* DOCUMENT
============

Projet de loi 57 au Manitoba, Loi sur la protection des infrastructures essentielles

Préparatifs pour une criminalisation généralisée de ceux qui luttent pour leurs droits


Manifestation contre le projet de loi 57 devant l'Assemblée législative
du Manitoba le 23 mars 2021

Le 15 mars, le gouvernement du Manitoba a annoncé qu'il « présente un nouveau projet de loi pour prévenir la pression sur les infrastructures tout en respectant la liberté de réunion et d'expression ». L'expression « présente un nouveau projet de loi pour » masque le fait que le projet de 57, Loi sur la protection des infrastructures essentielles, a passé l'étape de la première lecture à la législature du Manitoba le 20 novembre et n'a été rendu public que quatre mois et demi plus tard. Dix-huit autres projets de loi qui ont été adoptés en première lecture en novembre dernier n'ont été publiés que plusieurs mois plus tard. Au niveau fédéral, les projets de loi sont habituellement imprimés quelques heures après avoir passé l'étape de la première lecture.

============

* DONNÉES ENREGISTRÉES

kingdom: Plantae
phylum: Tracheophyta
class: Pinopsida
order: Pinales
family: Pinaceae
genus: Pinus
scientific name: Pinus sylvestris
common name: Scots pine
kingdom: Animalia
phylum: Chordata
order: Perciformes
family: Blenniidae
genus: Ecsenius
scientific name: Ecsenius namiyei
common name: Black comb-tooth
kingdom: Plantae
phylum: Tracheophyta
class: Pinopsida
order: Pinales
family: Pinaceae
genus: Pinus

============

* CONSIGNES DE L'EXERCICE
a) Extrayez du texte sur le projet de loi 57 le passage situé entre « Manifestation contre le » et « la première lecture. », ces deux extrémités comprises.
b) Répondez aux questions suivantes d'après le texte sur le projet de loi 57.
(i) À quelle date s'est tenue la manifestation contre le projet de loi 57 devant l'Assemblée législative du Manitoba ?
(ii) À quelle date le projet de loi 57 a-t-il franchi l'étape de la première lecture ?
(iii) Combien d'autres projets de loi adoptés en première lecture en novembre dernier n'ont été publiés que plusieurs mois plus tard ?
c) Rédigez la suite du texte sur le projet de loi 57 à partir de l'endroit où il s'interrompt.
Les données n'ont aucun lien avec le texte sur le projet de loi 57.

* CORRIGÉ DE L'EXERCICE
a)
Manifestation contre le projet de loi 57 devant l'Assemblée législative
du Manitoba le 23 mars 2021

Le 15 mars, le gouvernement du Manitoba a annoncé qu'il « présente un nouveau projet de loi pour prévenir la pression sur les infrastructures tout en respectant la liberté de réunion et d'expression ». L'expression « présente un nouveau projet de loi pour » masque le fait que le projet de 57, Loi sur la protection des infrastructures essentielles, a passé l'étape de la première lecture à la législature du Manitoba le 20 novembre et n'a été rendu public que quatre mois et demi plus tard. Dix-huit autres projets de loi qui ont été adoptés en première lecture en novembre dernier n'ont été publiés que plusieurs mois plus tard. Au niveau fédéral, les projets de loi sont habituellement imprimés quelques heures après avoir passé l'étape de la première lecture.

b)
(i) Le 23 mars 2021.
(ii) Le 20 novembre.
(iii) Dix-huit.

c)
Cela démontre à quel point les exécutifs gouvernementaux néolibéraux ont détruit les parlements et les législatures en tant qu'endroits de débats des lois et d'autres questions qui touchent le peuple. Le débat sur le projet de loi 57 a maintenant été reporté à l'automne parce que le NPD a utilisé une règle de procédure de la législature manitobaine qui permet à l'opposition officielle de reporter le débat sur un certain nombre de projets de lois à la prochaine session.

Le projet de loi 57 prépare le terrain pour une criminalisation généralisée de ceux qui luttent pour leurs droits. Le projet de loi prévoit que le propriétaire ou l'exploitant de ce qui est considéré une infrastructure essentielle peut présenter une requête au tribunal en vue d'obtenir une ordonnance établissant une zone de protection s'il estime qu'une personne entrave la construction ou l'exploitation de l'infrastructure. Une fois que le tribunal émet l'ordonnance, les individus ou les entreprises qui l'enfreignent sont passibles d'amendes et les individus sont aussi passibles de peines d'emprisonnement.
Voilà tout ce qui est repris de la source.